UNESCO’s 2011 Education for All Global Monitoring Report shines the spotlight on this hidden crisis. The facts are alarming. Between 1998 and 2008, an estimated 2 million children were killed in conflicts, with 6 million left disabled. Around 300,000 children are being exploited as soldiers. Sexual violence is becoming systemic. One-third of the rapes reported in the Democratic Republic of Congo involve children. Across the world, classrooms and the kids sitting in them are increasingly seen as legitimate targets.

© UNESCO /M. Hofer (2011), A female student of Hai Tokyo School on the outskirts of Juba, South Sudan participates in a English reading exercise.

This is an immediate human rights crisis. It is also a long term development disaster.

In the 35 conflict-affected developing countries we surveyed, there are 28 million children out of school. These countries feature the world’s deepest gender inequalities and lowest literacy levels, along with some of the highest child death rates.

All of this entrenches the logic of war. Children lacking an education face a future of blighted by poverty – always a persuasive recruitment sergeant for armed groups.

What is more, education is often the first budget line cut by governments facing conflict. Twenty one developing countries currently spend more on arms than on primary schools.

The international community is not doing enough to tackle this problem. Education accounted for an estimated US$149 million in 2009, around 2 percent, of total humanitarian aid. No sector has a smaller share of humanitarian appeals actually funded, with just 38 percent of aid requests met. Education falls in the cracks between humanitarian aid and development assistance.

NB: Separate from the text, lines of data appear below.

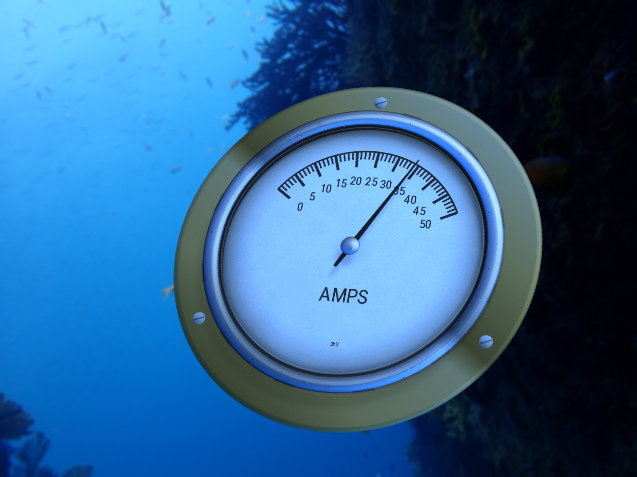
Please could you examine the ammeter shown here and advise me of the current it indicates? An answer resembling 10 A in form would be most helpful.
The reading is 35 A
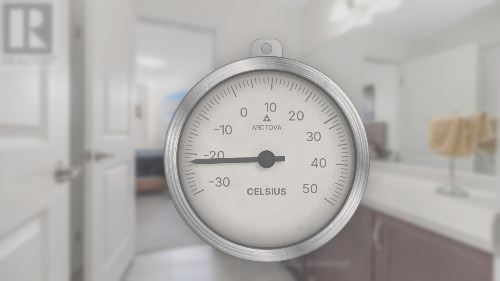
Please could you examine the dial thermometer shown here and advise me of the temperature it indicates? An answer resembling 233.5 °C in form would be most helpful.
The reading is -22 °C
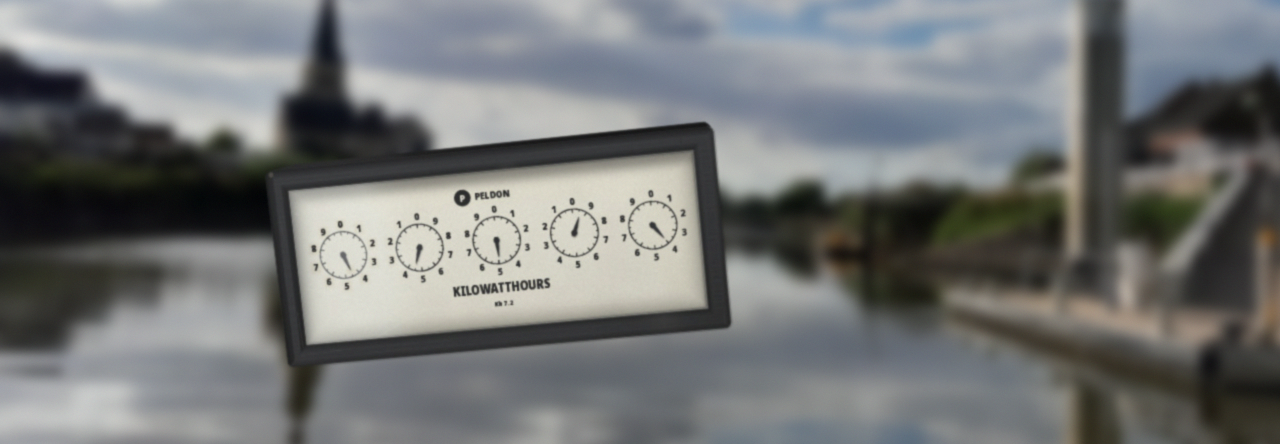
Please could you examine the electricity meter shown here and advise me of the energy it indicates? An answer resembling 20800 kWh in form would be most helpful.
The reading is 44494 kWh
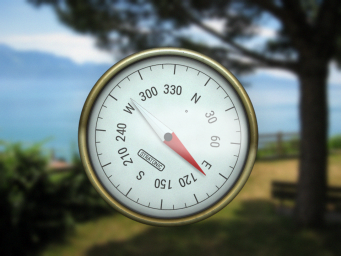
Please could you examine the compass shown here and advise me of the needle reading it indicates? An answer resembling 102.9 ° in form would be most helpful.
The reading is 100 °
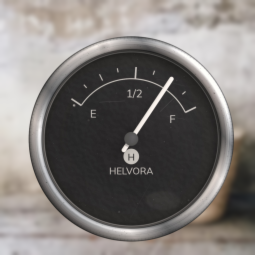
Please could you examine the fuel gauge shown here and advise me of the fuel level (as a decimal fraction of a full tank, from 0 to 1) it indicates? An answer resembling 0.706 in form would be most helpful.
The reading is 0.75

And yet, education is the best, long-term way to break cycles of violence. It is a human right and vital for overcoming poverty and reaching sustainable growth. Quality education for all lies at the heart of the Millennium Development Goals we are determined to reach by 2015.

To address this crisis and set South Sudan on the path to peace, we must act at three levels.

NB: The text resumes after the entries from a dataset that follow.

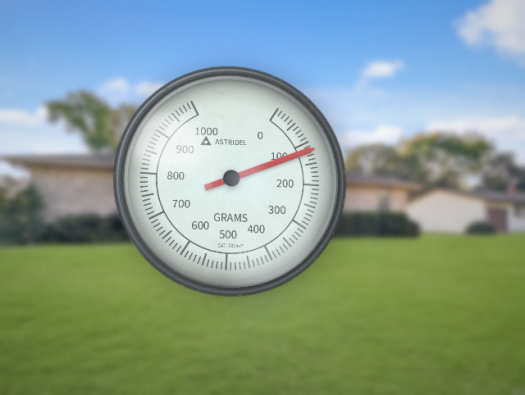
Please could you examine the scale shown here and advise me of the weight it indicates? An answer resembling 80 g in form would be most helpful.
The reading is 120 g
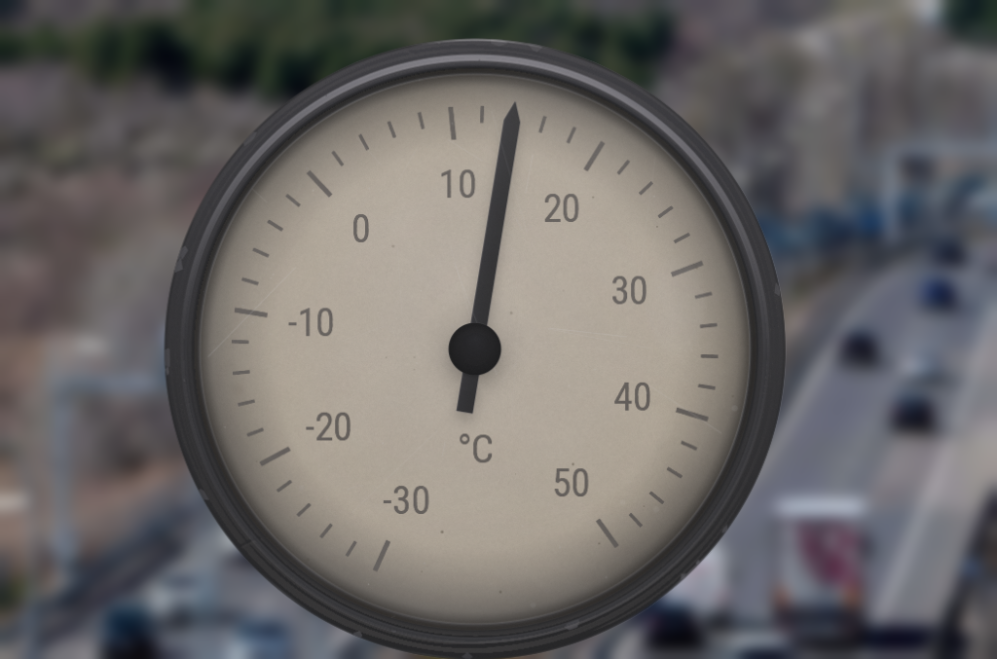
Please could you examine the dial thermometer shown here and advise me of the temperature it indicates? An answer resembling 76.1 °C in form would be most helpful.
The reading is 14 °C
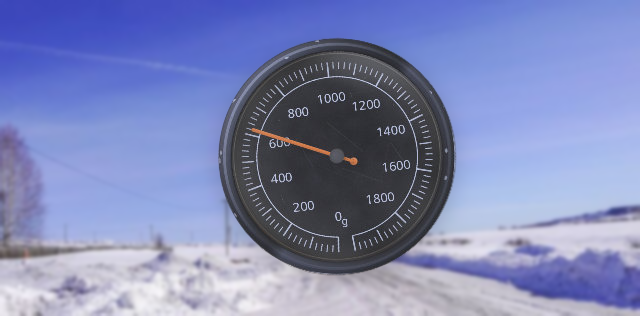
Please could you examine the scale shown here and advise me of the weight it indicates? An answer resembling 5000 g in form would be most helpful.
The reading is 620 g
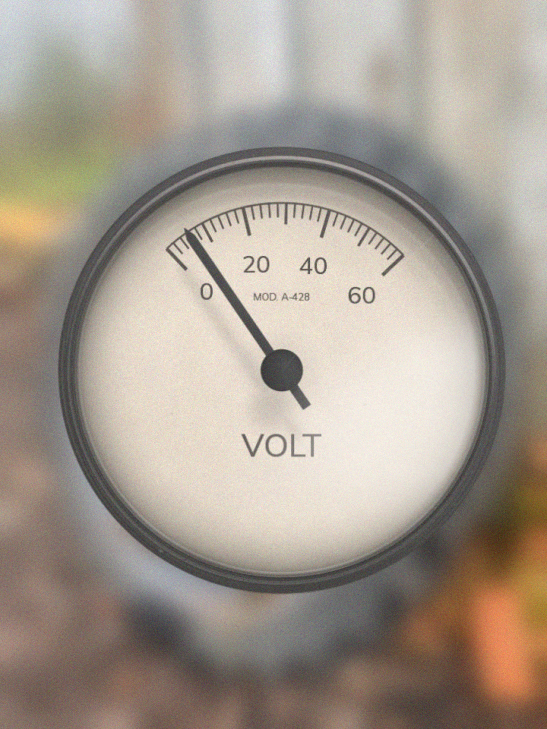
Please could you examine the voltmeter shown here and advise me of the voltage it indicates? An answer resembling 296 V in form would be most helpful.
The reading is 6 V
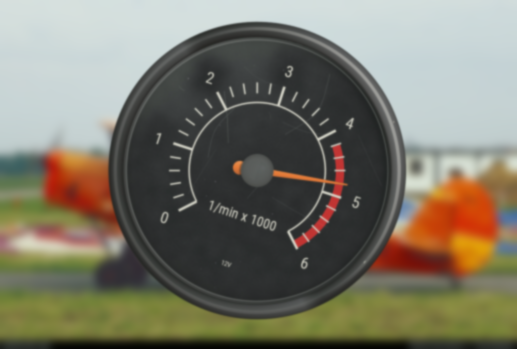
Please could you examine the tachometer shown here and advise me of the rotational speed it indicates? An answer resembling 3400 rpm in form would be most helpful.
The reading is 4800 rpm
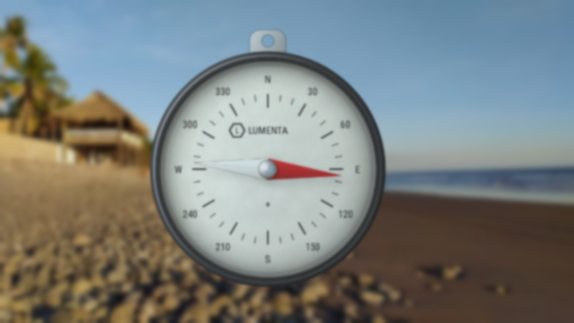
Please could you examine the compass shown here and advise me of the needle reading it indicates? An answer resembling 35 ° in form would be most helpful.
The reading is 95 °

Our priority must be to stop appalling violations of human rights. Attacks on children, systematic rape, or the destruction of school facilities are unacceptable and should not go unpunished. Governments must bring those responsible to account. The United Nations must do it part – to monitor, report and investigate egregious violations of human rights.

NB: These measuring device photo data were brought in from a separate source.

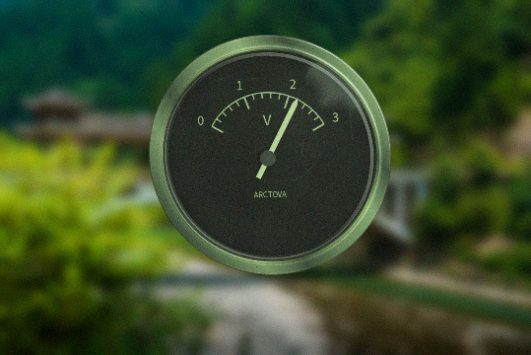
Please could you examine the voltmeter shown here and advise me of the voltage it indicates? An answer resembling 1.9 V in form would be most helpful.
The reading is 2.2 V
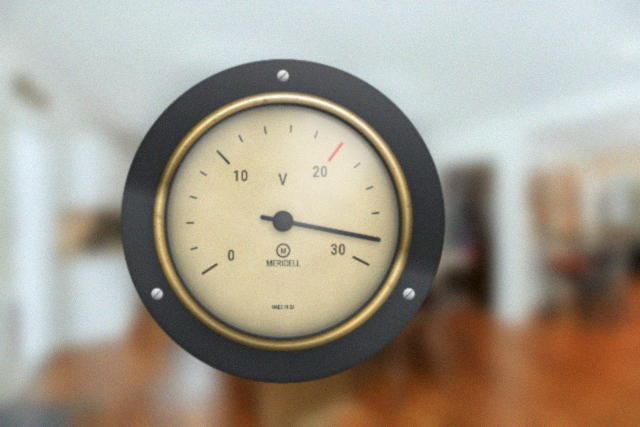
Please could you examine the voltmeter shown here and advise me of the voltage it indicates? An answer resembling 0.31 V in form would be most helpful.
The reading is 28 V
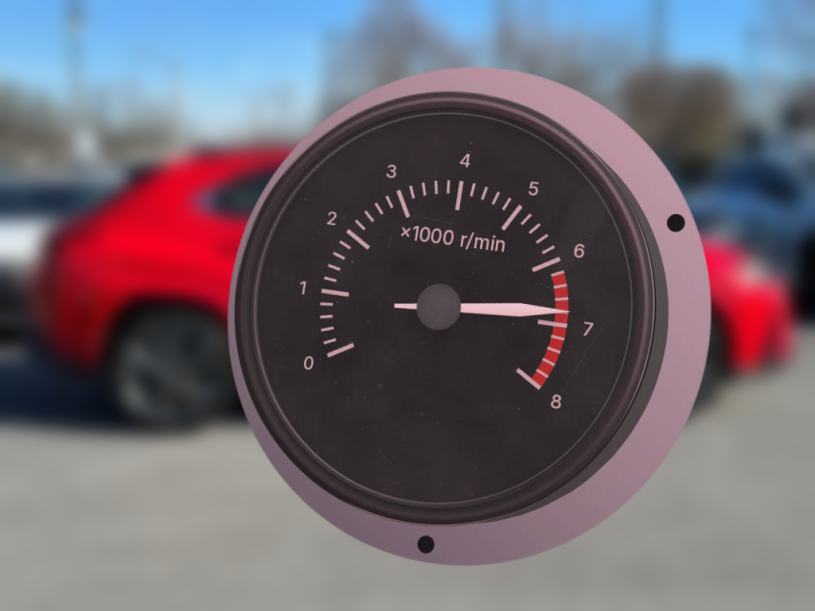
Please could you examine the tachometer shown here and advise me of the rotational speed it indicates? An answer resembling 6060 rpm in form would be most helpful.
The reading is 6800 rpm
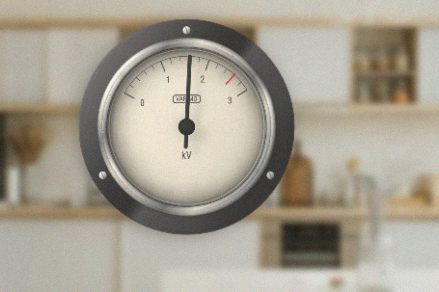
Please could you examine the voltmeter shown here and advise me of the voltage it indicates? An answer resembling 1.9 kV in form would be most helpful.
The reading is 1.6 kV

Second, we need to invest more in education in both humanitarian and development assistance. Education cannot remain the poor cousin of international efforts. It is the best way to protect the green shoots of peace. It is often the first peace dividend for communities struggling to get back on their feet.

Lastly, education must rise on the agenda of peace-building. We know the wrong type of education can fuel conflict. We must support inclusive education systems that reach out to all groups and that teach human rights and civic values. Getting this wrong condemns societies to repeat the nightmares of history.

Education lies on the frontline of conflict; it should be at the forefront of building peace. We are not there yet. In South Sudan, we have a chance to change the trend. This is why UNESCO is working so closely with the UK Department for International Development, as well as with Save the Children, UN agencies, NGOs and other partners. We must act now to protect children and schools, to reconstruct education, and to tap education’s power to foster peace. South Sudan faces a real challenge – but it is a challenge that, with support from the international community, can be met.

This entry was posted in Aid, Basic education, Conflict, Developing countries, Primary school. Bookmark the permalink.

2 Responses to Targeting schools in the world’s newest state

  1. Pingback: How Can Reading Help a New Country? « GoneReading

  2. Southern Sudan has been the top priority of all organization. But nothing has been done to the lost boys where all media in june 2005 in the USA has been focusing on them. The question is where are they most of them are being forgotten. Where is the education for all. In USA they talk about education for all while Texas has the highest illiteracy in the nation if not the entire world. I think education for all need to be extended to USA too. There is a saying charity begins at home.